__Exercise details__. Once you find the line with "of New Mexico." in the entries below, return exactly every line from it through the line with "A. State sovereign".

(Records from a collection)

* * * * * * * * *

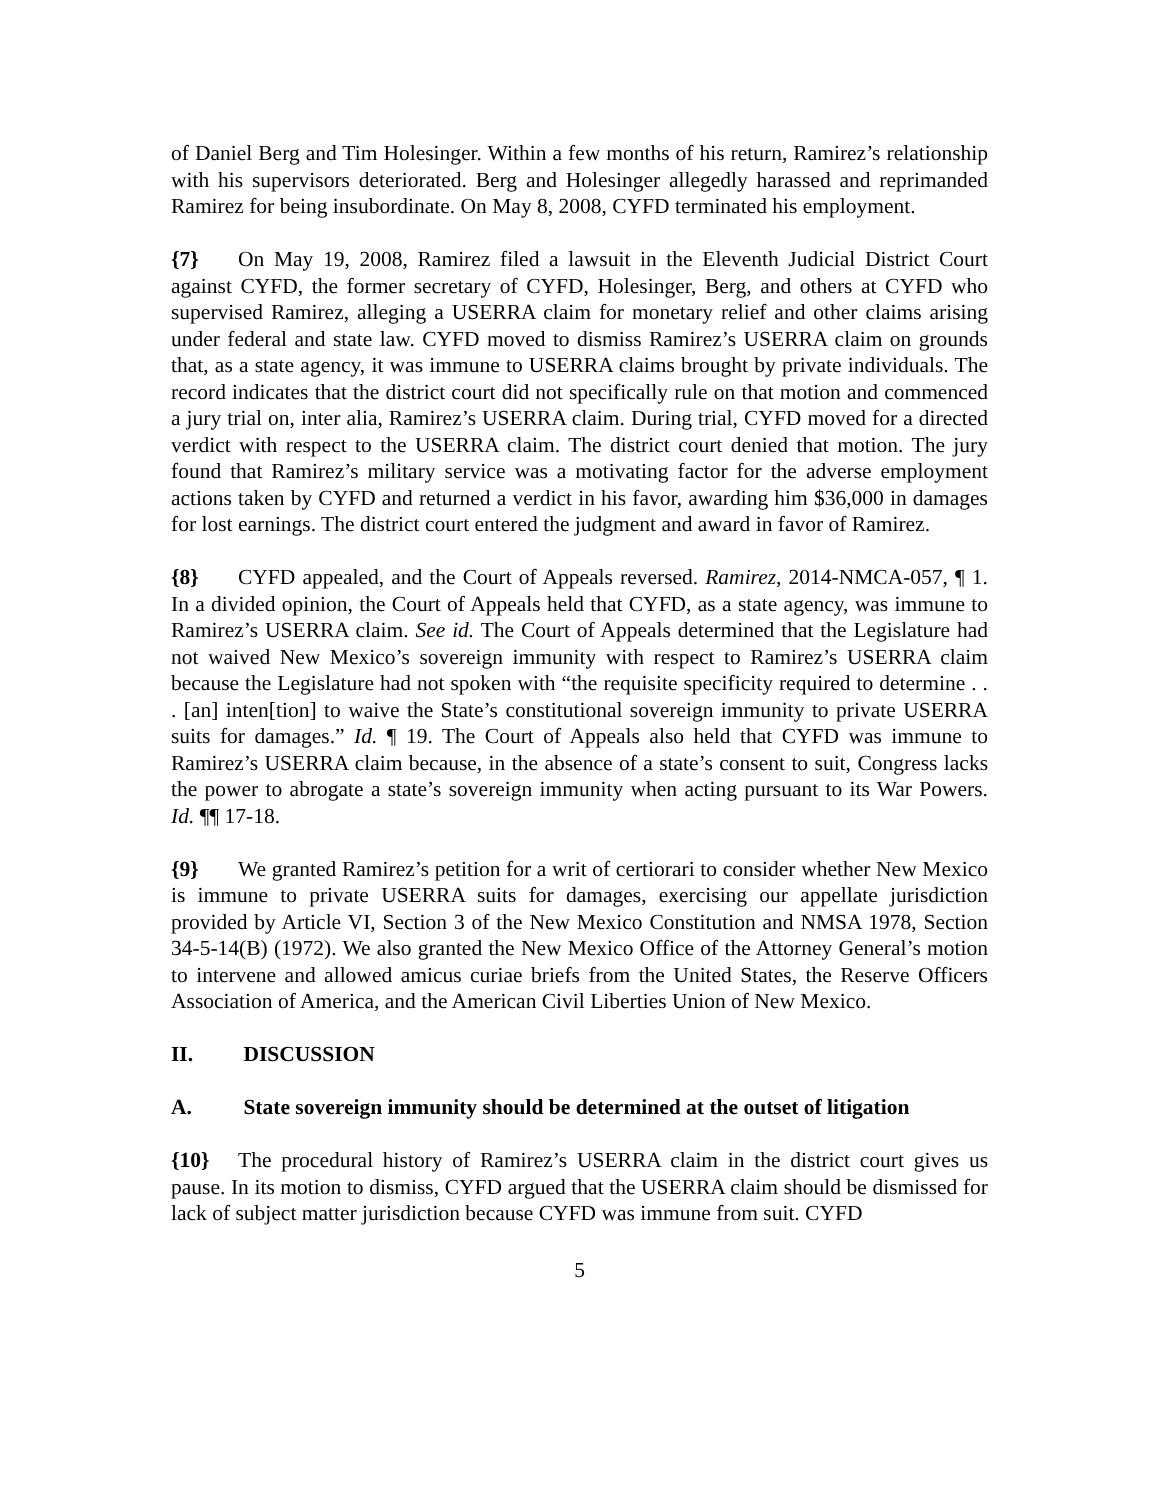of Daniel Berg and Tim Holesinger. Within a few months of his return, Ramirez’s relationship with his supervisors deteriorated. Berg and Holesinger allegedly harassed and reprimanded Ramirez for being insubordinate. On May 8, 2008, CYFD terminated his employment.
{7} On May 19, 2008, Ramirez filed a lawsuit in the Eleventh Judicial District Court against CYFD, the former secretary of CYFD, Holesinger, Berg, and others at CYFD who supervised Ramirez, alleging a USERRA claim for monetary relief and other claims arising under federal and state law. CYFD moved to dismiss Ramirez’s USERRA claim on grounds that, as a state agency, it was immune to USERRA claims brought by private individuals. The record indicates that the district court did not specifically rule on that motion and commenced a jury trial on, inter alia, Ramirez’s USERRA claim. During trial, CYFD moved for a directed verdict with respect to the USERRA claim. The district court denied that motion. The jury found that Ramirez’s military service was a motivating factor for the adverse employment actions taken by CYFD and returned a verdict in his favor, awarding him $36,000 in damages for lost earnings. The district court entered the judgment and award in favor of Ramirez.
{8} CYFD appealed, and the Court of Appeals reversed. Ramirez, 2014-NMCA-057, ¶ 1. In a divided opinion, the Court of Appeals held that CYFD, as a state agency, was immune to Ramirez’s USERRA claim. See id. The Court of Appeals determined that the Legislature had not waived New Mexico’s sovereign immunity with respect to Ramirez’s USERRA claim because the Legislature had not spoken with “the requisite specificity required to determine . . . [an] inten[tion] to waive the State’s constitutional sovereign immunity to private USERRA suits for damages.” Id. ¶ 19. The Court of Appeals also held that CYFD was immune to Ramirez’s USERRA claim because, in the absence of a state’s consent to suit, Congress lacks the power to abrogate a state’s sovereign immunity when acting pursuant to its War Powers. Id. ¶¶ 17-18.
{9} We granted Ramirez’s petition for a writ of certiorari to consider whether New Mexico is immune to private USERRA suits for damages, exercising our appellate jurisdiction provided by Article VI, Section 3 of the New Mexico Constitution and NMSA 1978, Section 34-5-14(B) (1972). We also granted the New Mexico Office of the Attorney General’s motion to intervene and allowed amicus curiae briefs from the United States, the Reserve Officers Association of America, and the American Civil Liberties Union of New Mexico.
II. DISCUSSION
A. State sovereign immunity should be determined at the outset of litigation
{10} The procedural history of Ramirez’s USERRA claim in the district court gives us pause. In its motion to dismiss, CYFD argued that the USERRA claim should be dismissed for lack of subject matter jurisdiction because CYFD was immune from suit. CYFD
5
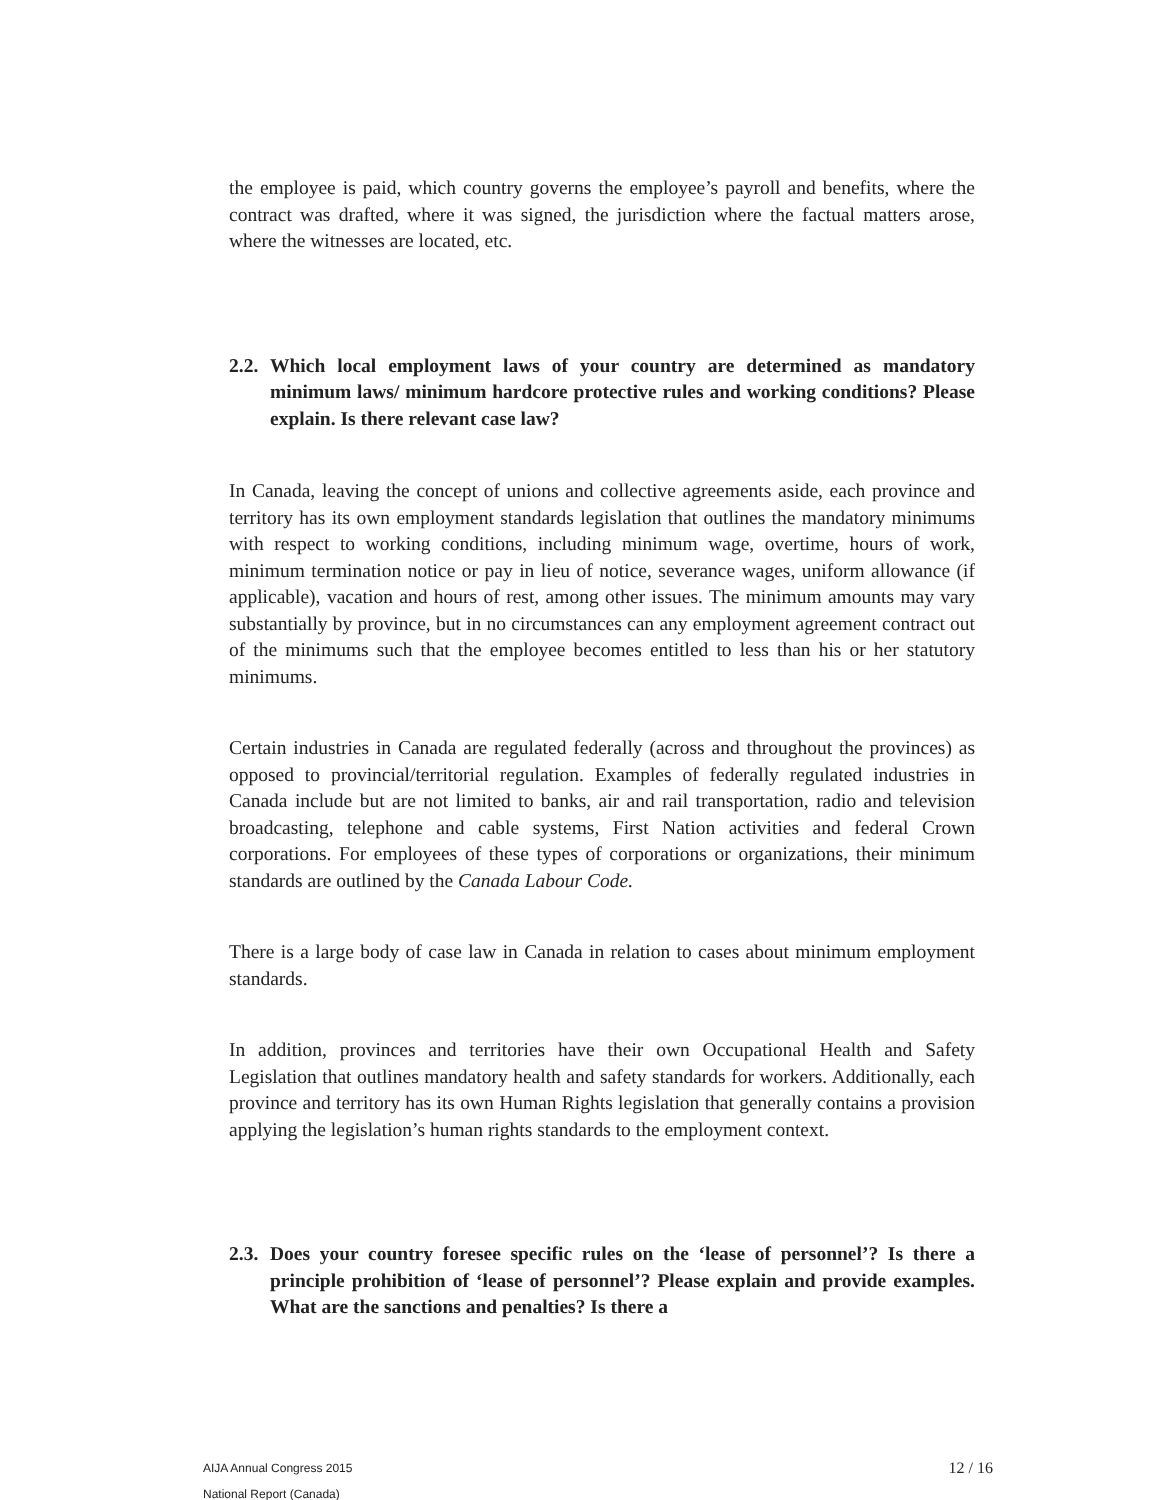the employee is paid, which country governs the employee’s payroll and benefits, where the contract was drafted, where it was signed, the jurisdiction where the factual matters arose, where the witnesses are located, etc.
2.2. Which local employment laws of your country are determined as mandatory minimum laws/ minimum hardcore protective rules and working conditions? Please explain. Is there relevant case law?
In Canada, leaving the concept of unions and collective agreements aside, each province and territory has its own employment standards legislation that outlines the mandatory minimums with respect to working conditions, including minimum wage, overtime, hours of work, minimum termination notice or pay in lieu of notice, severance wages, uniform allowance (if applicable), vacation and hours of rest, among other issues. The minimum amounts may vary substantially by province, but in no circumstances can any employment agreement contract out of the minimums such that the employee becomes entitled to less than his or her statutory minimums.
Certain industries in Canada are regulated federally (across and throughout the provinces) as opposed to provincial/territorial regulation. Examples of federally regulated industries in Canada include but are not limited to banks, air and rail transportation, radio and television broadcasting, telephone and cable systems, First Nation activities and federal Crown corporations. For employees of these types of corporations or organizations, their minimum standards are outlined by the Canada Labour Code.
There is a large body of case law in Canada in relation to cases about minimum employment standards.
In addition, provinces and territories have their own Occupational Health and Safety Legislation that outlines mandatory health and safety standards for workers. Additionally, each province and territory has its own Human Rights legislation that generally contains a provision applying the legislation’s human rights standards to the employment context.
2.3. Does your country foresee specific rules on the ‘lease of personnel’? Is there a principle prohibition of ‘lease of personnel’? Please explain and provide examples. What are the sanctions and penalties? Is there a
AIJA Annual Congress 2015
National Report (Canada)
12 / 16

* * * * * * * * *

__Written solution__.
{9} We granted Ramirez’s petition for a writ of certiorari to consider whether New Mexico is immune to private USERRA suits for damages, exercising our appellate jurisdiction provided by Article VI, Section 3 of the New Mexico Constitution and NMSA 1978, Section 34-5-14(B) (1972). We also granted the New Mexico Office of the Attorney General’s motion to intervene and allowed amicus curiae briefs from the United States, the Reserve Officers Association of America, and the American Civil Liberties Union of New Mexico.
II. DISCUSSION
A. State sovereign immunity should be determined at the outset of litigation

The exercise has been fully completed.